• Source document:
↓
According to a Reuters story, “U.S. beef producers, feedlots and processors have lost nearly $12.5 billion in revenue alone to South Korea and Japan since the bans were first put in place. Before mad cow disease, the United States annually exported $1.4 billion in beef to Japan and $519 million to South Korea, making them the first and third largest customers for U.S. beef … This year the U.S. will export about 5 percent of its beef, compared with 10 percent in the past.”

KC's View:
Apparently, “the customer is always right” is a philosophy lost on the folks at the American Meat Institute.

In the end, it doesn’t really matter whether their reactions are proportionate or not. They are what they are. Trust has been lost, and must be regained. Charging other people with overreacting probably isn’t going to help. Especially when shipments to other countries continue to occasionally include banned materials, which must make other countries wonder if the US is serious about mad cow.
↑
• Assignment 1:
Answer these from the beef export text.
(a) Before mad cow disease, how much beef did the United States export to Japan each year?
(b) About what share of its beef will the United States export this year?
(c) Which group does the commentary say has lost sight of the idea that "the customer is always right"?
• Assignment 2:
Carry on the commentary on beef exports and mad cow disease, starting after its last sentence.
The items play no part in any task here.

• Supplied information:
↓
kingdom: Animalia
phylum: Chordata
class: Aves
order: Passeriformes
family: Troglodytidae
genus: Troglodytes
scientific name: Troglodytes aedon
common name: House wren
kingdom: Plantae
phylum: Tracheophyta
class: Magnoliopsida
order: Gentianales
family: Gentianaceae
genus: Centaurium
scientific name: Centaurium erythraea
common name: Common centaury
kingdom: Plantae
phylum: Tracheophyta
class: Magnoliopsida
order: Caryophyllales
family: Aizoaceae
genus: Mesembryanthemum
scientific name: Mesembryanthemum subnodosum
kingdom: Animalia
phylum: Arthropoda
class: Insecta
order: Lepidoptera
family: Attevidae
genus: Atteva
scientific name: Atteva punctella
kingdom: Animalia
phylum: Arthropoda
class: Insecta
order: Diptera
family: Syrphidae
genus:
↑
• Answer section 1:
(a) $1.4 billion
(b) About 5 percent
(c) The American Meat Institute

• Answer section 2:
Ironically, the New York Times reported this weekend that “Canadian cattle over 30 months of age will be allowed into the U.S. market starting Monday, despite criticism from some domestic ranchers worried about mad cow disease. No one knows for sure how the decision will affect U.S. ranchers or foreign markets, which have yet to fully recover from the discovery of an infected cow in 2003.

“One cattlemen's group didn't wait to find out, filing an emergency request Friday for a temporary restraining order to block the rule from taking effect.”

Not sure how this is going to play in foreign markets…though I guess that whatever happens, it will be their fault.